McKinley High coach Pat Silva told Yahoo Sports that he doesn’t comment on individual players, but he has praised Buchanan in interviews with local outlets.
“As far as I’m concerned and our staff is concerned, she’s our starting quarterback,” Silva said in an interview with Hawaii Prep World. “We decided she’s our best option moving forward. She has the highest percentage of completions in practice [and] throws a really good ball with good touch.”
Buchanan said her social media feed has also been filled with mostly positive messages since she became part of the varsity team. She said she knows that other communities may not accept female quarterbacks with such support, but she still encourages all women to suit up if football is their passion.

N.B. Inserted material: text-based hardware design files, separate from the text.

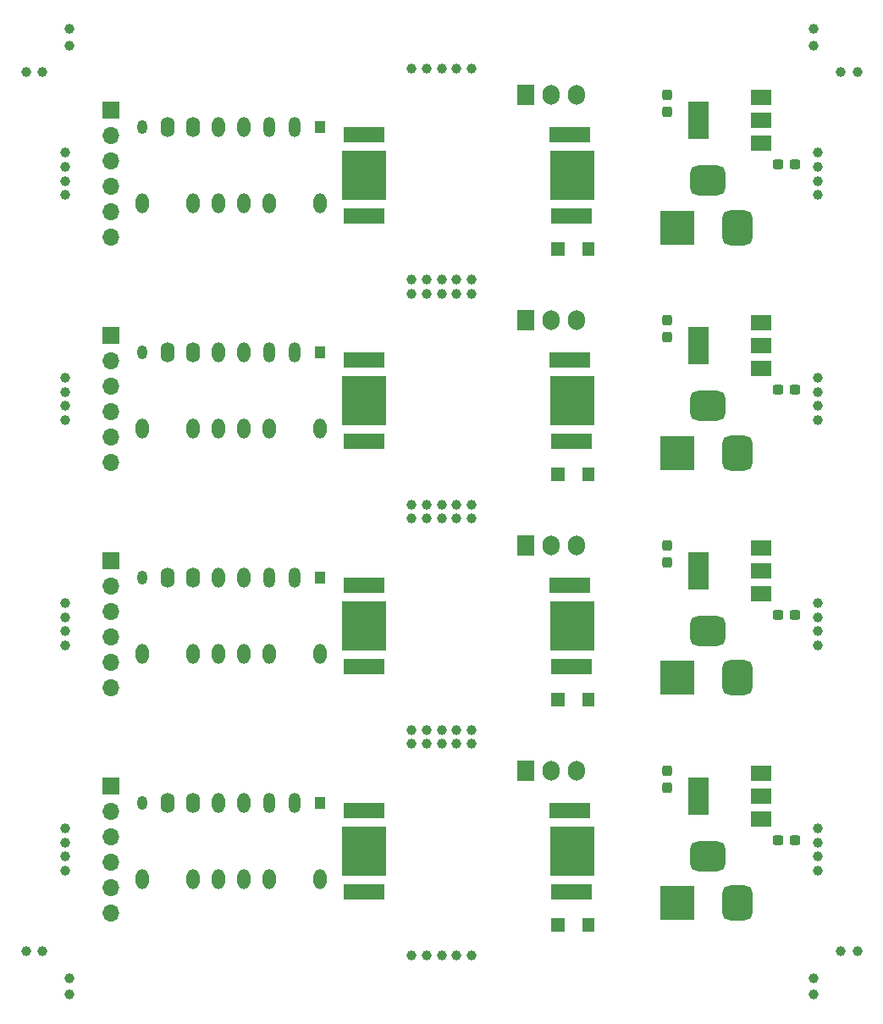
<source format=gbr>
%TF.GenerationSoftware,KiCad,Pcbnew,7.0.2*%
%TF.CreationDate,2023-06-18T21:37:11+09:00*%
%TF.ProjectId,PmodPLED_kikit,506d6f64-504c-4454-945f-6b696b69742e,rev?*%
%TF.SameCoordinates,Original*%
%TF.FileFunction,Soldermask,Top*%
%TF.FilePolarity,Negative*%
%FSLAX46Y46*%
G04 Gerber Fmt 4.6, Leading zero omitted, Abs format (unit mm)*
G04 Created by KiCad (PCBNEW 7.0.2) date 2023-06-18 21:37:11*
%MOMM*%
%LPD*%
G01*
G04 APERTURE LIST*
G04 Aperture macros list*
%AMRoundRect*
0 Rectangle with rounded corners*
0 $1 Rounding radius*
0 $2 $3 $4 $5 $6 $7 $8 $9 X,Y pos of 4 corners*
0 Add a 4 corners polygon primitive as box body*
4,1,4,$2,$3,$4,$5,$6,$7,$8,$9,$2,$3,0*
0 Add four circle primitives for the rounded corners*
1,1,$1+$1,$2,$3*
1,1,$1+$1,$4,$5*
1,1,$1+$1,$6,$7*
1,1,$1+$1,$8,$9*
0 Add four rect primitives between the rounded corners*
20,1,$1+$1,$2,$3,$4,$5,0*
20,1,$1+$1,$4,$5,$6,$7,0*
20,1,$1+$1,$6,$7,$8,$9,0*
20,1,$1+$1,$8,$9,$2,$3,0*%
%AMFreePoly0*
4,1,5,2.000000,-0.800000,-2.000000,-0.800000,-2.000000,0.800000,2.000000,0.800000,2.000000,-0.800000,2.000000,-0.800000,$1*%
%AMFreePoly1*
4,1,5,2.200000,-2.420000,-2.200000,-2.420000,-2.200000,2.420000,2.200000,2.420000,2.200000,-2.420000,2.200000,-2.420000,$1*%
G04 Aperture macros list end*
%ADD10C,1.000000*%
%ADD11RoundRect,0.237500X0.237500X-0.300000X0.237500X0.300000X-0.237500X0.300000X-0.237500X-0.300000X0*%
%ADD12R,1.700000X1.700000*%
%ADD13O,1.700000X1.700000*%
%ADD14RoundRect,0.237500X0.300000X0.237500X-0.300000X0.237500X-0.300000X-0.237500X0.300000X-0.237500X0*%
%ADD15FreePoly0,0.000000*%
%ADD16FreePoly1,0.000000*%
%ADD17R,1.400000X1.400000*%
%ADD18R,1.300000X1.400000*%
%ADD19R,2.000000X1.500000*%
%ADD20R,2.000000X3.800000*%
%ADD21RoundRect,0.750000X0.750000X1.000000X-0.750000X1.000000X-0.750000X-1.000000X0.750000X-1.000000X0*%
%ADD22RoundRect,0.750000X1.000000X0.750000X-1.000000X0.750000X-1.000000X-0.750000X1.000000X-0.750000X0*%
%ADD23R,3.500000X3.500000*%
%ADD24R,1.000000X1.200000*%
%ADD25O,1.200000X2.000000*%
%ADD26O,1.300000X2.000000*%
%ADD27O,1.400000X2.000000*%
%ADD28O,1.000000X1.400000*%
%ADD29R,1.700000X2.000000*%
%ADD30O,1.700000X2.000000*%
G04 APERTURE END LIST*
D10*
%TO.C,REF\u002A\u002A*%
X147000000Y-113270792D03*
%TD*%
%TO.C,REF\u002A\u002A*%
X145500000Y-68235396D03*
%TD*%
%TO.C,REF\u002A\u002A*%
X151500000Y-24602382D03*
%TD*%
%TO.C,REF\u002A\u002A*%
X147000000Y-69637778D03*
%TD*%
%TO.C,REF\u002A\u002A*%
X110870246Y-37258849D03*
%TD*%
%TO.C,REF\u002A\u002A*%
X110870246Y-58376547D03*
%TD*%
D11*
%TO.C,C2*%
X171014618Y-96548885D03*
X171014618Y-94823885D03*
%TD*%
D10*
%TO.C,REF\u002A\u002A*%
X111270246Y-20666667D03*
%TD*%
%TO.C,REF\u002A\u002A*%
X111270246Y-22333334D03*
%TD*%
%TO.C,REF\u002A\u002A*%
X145500000Y-47120080D03*
%TD*%
%TO.C,REF\u002A\u002A*%
X148500000Y-92155476D03*
%TD*%
D12*
%TO.C,J2*%
X115414018Y-73854487D03*
D13*
X115414018Y-76394487D03*
X115414018Y-78934487D03*
X115414018Y-81474487D03*
X115414018Y-84014487D03*
X115414018Y-86554487D03*
%TD*%
D14*
%TO.C,C1*%
X183865918Y-79213887D03*
X182140918Y-79213887D03*
%TD*%
D10*
%TO.C,REF\u002A\u002A*%
X186128838Y-37258803D03*
%TD*%
D15*
%TO.C,D1*%
X140765024Y-98833191D03*
D16*
X140765024Y-102897191D03*
D15*
X140765024Y-106961191D03*
X161465024Y-106961191D03*
D16*
X161565024Y-102897191D03*
D15*
X161325024Y-98833191D03*
%TD*%
D10*
%TO.C,REF\u002A\u002A*%
X151500000Y-68235396D03*
%TD*%
D17*
%TO.C,D3*%
X160142018Y-65179789D03*
D18*
X163192018Y-65179789D03*
%TD*%
D10*
%TO.C,REF\u002A\u002A*%
X151500000Y-92155476D03*
%TD*%
%TO.C,REF\u002A\u002A*%
X148500000Y-69637778D03*
%TD*%
%TO.C,REF\u002A\u002A*%
X148500000Y-45717698D03*
%TD*%
%TO.C,REF\u002A\u002A*%
X150000000Y-45717698D03*
%TD*%
%TO.C,REF\u002A\u002A*%
X145500000Y-90753094D03*
%TD*%
%TO.C,REF\u002A\u002A*%
X145500000Y-45717698D03*
%TD*%
%TO.C,REF\u002A\u002A*%
X185729754Y-117204125D03*
%TD*%
%TO.C,REF\u002A\u002A*%
X186128520Y-34458804D03*
%TD*%
%TO.C,REF\u002A\u002A*%
X186128838Y-59776501D03*
%TD*%
%TO.C,REF\u002A\u002A*%
X190063087Y-112870792D03*
%TD*%
D15*
%TO.C,D1*%
X140765024Y-76315493D03*
D16*
X140765024Y-80379493D03*
D15*
X140765024Y-84443493D03*
X161465024Y-84443493D03*
D16*
X161565024Y-80379493D03*
D15*
X161325024Y-76315493D03*
%TD*%
D10*
%TO.C,REF\u002A\u002A*%
X186128520Y-102011897D03*
%TD*%
D19*
%TO.C,U1*%
X180463818Y-77145087D03*
X180463818Y-74845087D03*
D20*
X174163818Y-74845087D03*
D19*
X180463818Y-72545087D03*
%TD*%
D10*
%TO.C,REF\u002A\u002A*%
X145500000Y-24602382D03*
%TD*%
%TO.C,REF\u002A\u002A*%
X110870246Y-79494245D03*
%TD*%
%TO.C,REF\u002A\u002A*%
X110870246Y-102011943D03*
%TD*%
%TO.C,REF\u002A\u002A*%
X110870246Y-104811943D03*
%TD*%
D19*
%TO.C,U1*%
X180463818Y-54627389D03*
X180463818Y-52327389D03*
D20*
X174163818Y-52327389D03*
D19*
X180463818Y-50027389D03*
%TD*%
D15*
%TO.C,D1*%
X140765024Y-53797795D03*
D16*
X140765024Y-57861795D03*
D15*
X140765024Y-61925795D03*
X161465024Y-61925795D03*
D16*
X161565024Y-57861795D03*
D15*
X161325024Y-53797795D03*
%TD*%
D10*
%TO.C,REF\u002A\u002A*%
X111270246Y-115537458D03*
%TD*%
%TO.C,REF\u002A\u002A*%
X185729754Y-22333334D03*
%TD*%
%TO.C,REF\u002A\u002A*%
X185729754Y-115537458D03*
%TD*%
%TO.C,REF\u002A\u002A*%
X150000000Y-90753094D03*
%TD*%
%TO.C,REF\u002A\u002A*%
X110870246Y-35858849D03*
%TD*%
D21*
%TO.C,J1*%
X178075818Y-85556187D03*
D22*
X175075818Y-80856187D03*
D23*
X172075818Y-85556187D03*
%TD*%
D10*
%TO.C,REF\u002A\u002A*%
X108603580Y-112870792D03*
%TD*%
%TO.C,REF\u002A\u002A*%
X147000000Y-24602382D03*
%TD*%
D24*
%TO.C,IC1*%
X136369018Y-75505487D03*
D25*
X133829018Y-75505487D03*
X131289018Y-75505487D03*
D26*
X128749018Y-75505487D03*
X126209018Y-75505487D03*
D27*
X123669018Y-75505487D03*
X121129018Y-75505487D03*
D28*
X118589018Y-75505487D03*
D26*
X136369018Y-83125487D03*
X131289018Y-83125487D03*
X128749018Y-83125487D03*
X126209018Y-83125487D03*
X123669018Y-83125487D03*
X118589018Y-83125487D03*
%TD*%
D10*
%TO.C,REF\u002A\u002A*%
X186128520Y-56976501D03*
%TD*%
D29*
%TO.C,J3*%
X156943018Y-72330487D03*
D30*
X159483018Y-72330487D03*
X162023018Y-72330487D03*
%TD*%
D17*
%TO.C,D3*%
X160142018Y-110215185D03*
D18*
X163192018Y-110215185D03*
%TD*%
D10*
%TO.C,REF\u002A\u002A*%
X190063087Y-25000000D03*
%TD*%
%TO.C,REF\u002A\u002A*%
X186128838Y-82294199D03*
%TD*%
%TO.C,REF\u002A\u002A*%
X148500000Y-90753094D03*
%TD*%
%TO.C,REF\u002A\u002A*%
X186128361Y-55576501D03*
%TD*%
%TO.C,REF\u002A\u002A*%
X188396420Y-112870792D03*
%TD*%
%TO.C,REF\u002A\u002A*%
X147000000Y-92155476D03*
%TD*%
D21*
%TO.C,J1*%
X178075818Y-108073885D03*
D22*
X175075818Y-103373885D03*
D23*
X172075818Y-108073885D03*
%TD*%
D10*
%TO.C,REF\u002A\u002A*%
X111270246Y-117204125D03*
%TD*%
D17*
%TO.C,D3*%
X160142018Y-42662091D03*
D18*
X163192018Y-42662091D03*
%TD*%
D11*
%TO.C,C2*%
X171014618Y-51513489D03*
X171014618Y-49788489D03*
%TD*%
D10*
%TO.C,REF\u002A\u002A*%
X110870246Y-34458849D03*
%TD*%
%TO.C,REF\u002A\u002A*%
X110870246Y-82294245D03*
%TD*%
%TO.C,REF\u002A\u002A*%
X110870246Y-80894245D03*
%TD*%
%TO.C,REF\u002A\u002A*%
X186128838Y-104811897D03*
%TD*%
%TO.C,REF\u002A\u002A*%
X186128361Y-78094199D03*
%TD*%
%TO.C,REF\u002A\u002A*%
X151500000Y-47120080D03*
%TD*%
%TO.C,REF\u002A\u002A*%
X186128679Y-80894199D03*
%TD*%
%TO.C,REF\u002A\u002A*%
X188396420Y-25000000D03*
%TD*%
%TO.C,REF\u002A\u002A*%
X150000000Y-92155476D03*
%TD*%
%TO.C,REF\u002A\u002A*%
X150000000Y-69637778D03*
%TD*%
%TO.C,REF\u002A\u002A*%
X151500000Y-69637778D03*
%TD*%
%TO.C,REF\u002A\u002A*%
X151500000Y-113270792D03*
%TD*%
%TO.C,REF\u002A\u002A*%
X186128679Y-58376501D03*
%TD*%
D14*
%TO.C,C1*%
X183865918Y-34178491D03*
X182140918Y-34178491D03*
%TD*%
D10*
%TO.C,REF\u002A\u002A*%
X151500000Y-45717698D03*
%TD*%
D11*
%TO.C,C2*%
X171014618Y-28995791D03*
X171014618Y-27270791D03*
%TD*%
%TO.C,C2*%
X171014618Y-74031187D03*
X171014618Y-72306187D03*
%TD*%
D29*
%TO.C,J3*%
X156943018Y-49812789D03*
D30*
X159483018Y-49812789D03*
X162023018Y-49812789D03*
%TD*%
D10*
%TO.C,REF\u002A\u002A*%
X148500000Y-68235396D03*
%TD*%
%TO.C,REF\u002A\u002A*%
X186128361Y-100611897D03*
%TD*%
%TO.C,REF\u002A\u002A*%
X110870246Y-33058849D03*
%TD*%
%TO.C,REF\u002A\u002A*%
X186128679Y-35858803D03*
%TD*%
%TO.C,REF\u002A\u002A*%
X148500000Y-24602382D03*
%TD*%
%TO.C,REF\u002A\u002A*%
X150000000Y-68235396D03*
%TD*%
D19*
%TO.C,U1*%
X180463818Y-32109691D03*
X180463818Y-29809691D03*
D20*
X174163818Y-29809691D03*
D19*
X180463818Y-27509691D03*
%TD*%
D10*
%TO.C,REF\u002A\u002A*%
X150000000Y-113270792D03*
%TD*%
D12*
%TO.C,J2*%
X115414018Y-96372185D03*
D13*
X115414018Y-98912185D03*
X115414018Y-101452185D03*
X115414018Y-103992185D03*
X115414018Y-106532185D03*
X115414018Y-109072185D03*
%TD*%
D10*
%TO.C,REF\u002A\u002A*%
X147000000Y-68235396D03*
%TD*%
%TO.C,REF\u002A\u002A*%
X145500000Y-113270792D03*
%TD*%
%TO.C,REF\u002A\u002A*%
X108603580Y-25000000D03*
%TD*%
%TO.C,REF\u002A\u002A*%
X186128361Y-33058804D03*
%TD*%
D21*
%TO.C,J1*%
X178075818Y-63038489D03*
D22*
X175075818Y-58338489D03*
D23*
X172075818Y-63038489D03*
%TD*%
D19*
%TO.C,U1*%
X180463818Y-99662785D03*
X180463818Y-97362785D03*
D20*
X174163818Y-97362785D03*
D19*
X180463818Y-95062785D03*
%TD*%
D21*
%TO.C,J1*%
X178075818Y-40520791D03*
D22*
X175075818Y-35820791D03*
D23*
X172075818Y-40520791D03*
%TD*%
D17*
%TO.C,D3*%
X160142018Y-87697487D03*
D18*
X163192018Y-87697487D03*
%TD*%
D10*
%TO.C,REF\u002A\u002A*%
X147000000Y-47120080D03*
%TD*%
%TO.C,REF\u002A\u002A*%
X151500000Y-90753094D03*
%TD*%
%TO.C,REF\u002A\u002A*%
X150000000Y-24602382D03*
%TD*%
%TO.C,REF\u002A\u002A*%
X110870246Y-78094245D03*
%TD*%
%TO.C,REF\u002A\u002A*%
X145500000Y-69637778D03*
%TD*%
%TO.C,REF\u002A\u002A*%
X185729754Y-20666667D03*
%TD*%
D24*
%TO.C,IC1*%
X136369018Y-30470091D03*
D25*
X133829018Y-30470091D03*
X131289018Y-30470091D03*
D26*
X128749018Y-30470091D03*
X126209018Y-30470091D03*
D27*
X123669018Y-30470091D03*
X121129018Y-30470091D03*
D28*
X118589018Y-30470091D03*
D26*
X136369018Y-38090091D03*
X131289018Y-38090091D03*
X128749018Y-38090091D03*
X126209018Y-38090091D03*
X123669018Y-38090091D03*
X118589018Y-38090091D03*
%TD*%
D12*
%TO.C,J2*%
X115414018Y-28819091D03*
D13*
X115414018Y-31359091D03*
X115414018Y-33899091D03*
X115414018Y-36439091D03*
X115414018Y-38979091D03*
X115414018Y-41519091D03*
%TD*%
D10*
%TO.C,REF\u002A\u002A*%
X148500000Y-113270792D03*
%TD*%
%TO.C,REF\u002A\u002A*%
X110870246Y-55576547D03*
%TD*%
D14*
%TO.C,C1*%
X183865918Y-101731585D03*
X182140918Y-101731585D03*
%TD*%
D24*
%TO.C,IC1*%
X136369018Y-52987789D03*
D25*
X133829018Y-52987789D03*
X131289018Y-52987789D03*
D26*
X128749018Y-52987789D03*
X126209018Y-52987789D03*
D27*
X123669018Y-52987789D03*
X121129018Y-52987789D03*
D28*
X118589018Y-52987789D03*
D26*
X136369018Y-60607789D03*
X131289018Y-60607789D03*
X128749018Y-60607789D03*
X126209018Y-60607789D03*
X123669018Y-60607789D03*
X118589018Y-60607789D03*
%TD*%
D10*
%TO.C,REF\u002A\u002A*%
X106936913Y-25000000D03*
%TD*%
%TO.C,REF\u002A\u002A*%
X110870246Y-103411943D03*
%TD*%
%TO.C,REF\u002A\u002A*%
X110870246Y-56976547D03*
%TD*%
%TO.C,REF\u002A\u002A*%
X147000000Y-45717698D03*
%TD*%
%TO.C,REF\u002A\u002A*%
X147000000Y-90753094D03*
%TD*%
%TO.C,REF\u002A\u002A*%
X186128520Y-79494199D03*
%TD*%
%TO.C,REF\u002A\u002A*%
X110870246Y-59776547D03*
%TD*%
%TO.C,REF\u002A\u002A*%
X110870246Y-100611943D03*
%TD*%
%TO.C,REF\u002A\u002A*%
X186128679Y-103411897D03*
%TD*%
D15*
%TO.C,D1*%
X140765024Y-31280097D03*
D16*
X140765024Y-35344097D03*
D15*
X140765024Y-39408097D03*
X161465024Y-39408097D03*
D16*
X161565024Y-35344097D03*
D15*
X161325024Y-31280097D03*
%TD*%
D10*
%TO.C,REF\u002A\u002A*%
X150000000Y-47120080D03*
%TD*%
D29*
%TO.C,J3*%
X156943018Y-94848185D03*
D30*
X159483018Y-94848185D03*
X162023018Y-94848185D03*
%TD*%
D10*
%TO.C,REF\u002A\u002A*%
X106936913Y-112870792D03*
%TD*%
D12*
%TO.C,J2*%
X115414018Y-51336789D03*
D13*
X115414018Y-53876789D03*
X115414018Y-56416789D03*
X115414018Y-58956789D03*
X115414018Y-61496789D03*
X115414018Y-64036789D03*
%TD*%
D29*
%TO.C,J3*%
X156943018Y-27295091D03*
D30*
X159483018Y-27295091D03*
X162023018Y-27295091D03*
%TD*%
D14*
%TO.C,C1*%
X183865918Y-56696189D03*
X182140918Y-56696189D03*
%TD*%
D10*
%TO.C,REF\u002A\u002A*%
X145500000Y-92155476D03*
%TD*%
%TO.C,REF\u002A\u002A*%
X148500000Y-47120080D03*
%TD*%
D24*
%TO.C,IC1*%
X136369018Y-98023185D03*
D25*
X133829018Y-98023185D03*
X131289018Y-98023185D03*
D26*
X128749018Y-98023185D03*
X126209018Y-98023185D03*
D27*
X123669018Y-98023185D03*
X121129018Y-98023185D03*
D28*
X118589018Y-98023185D03*
D26*
X136369018Y-105643185D03*
X131289018Y-105643185D03*
X128749018Y-105643185D03*
X126209018Y-105643185D03*
X123669018Y-105643185D03*
X118589018Y-105643185D03*
%TD*%
M02*

</source>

“I really, really want them to know that they shouldn’t give up just because people aren’t fully supportive at first,” Buchanan said when asked about her advice to young players. “If you put in the work, and they see you, they are going to respect you for it.”
Coaches, like Silva at McKinley High, can help set a culture of support on a team, and sometimes, when they give a player a chance, magic can happen. For Buchanan, that special moment occurred on the field in Hawaii, but 4,848 miles away, on the other side of the country, another young female quarterback threw her first touchdown pass just one week later.
Holly Neher, the first woman to complete a touchdown pass in Florida, generated media attention for her accomplishment, and said her coach’s trust in her to make the play helped calm her nerves and allowed her to execute.
“He pulled me aside, he could tell I was a little nervous, he said ‘Holly, you practice every day. If I didn’t think you could do it, I wouldn’t put you in, and I know you can do it,’” Neher said in an ESPN interview with Sage Steele. “And he gave me my little pep talk, and he told me I could do it and there is no reason to be scared and he said my brothers will protect me.”
Neher had played flag football the year before and made the jump to tackle football with the encouragement of her coaches. Like Buchanan, Neher worked her way into the history books, and Buchanan expects that many young women will follow in these footsteps.
“I think [there’s] going to be more players as time goes on because I think we are starting to see that we can do even if people don’t believe in us right now,” Buchanan said. “I think slowly people are going to accept that we can and we will because right now it’s mainly just a guy sport, but what they don’t realize is that there are so many girls out there that have the talent and the dedication and the commitment, it’s just you have to give them a chance.”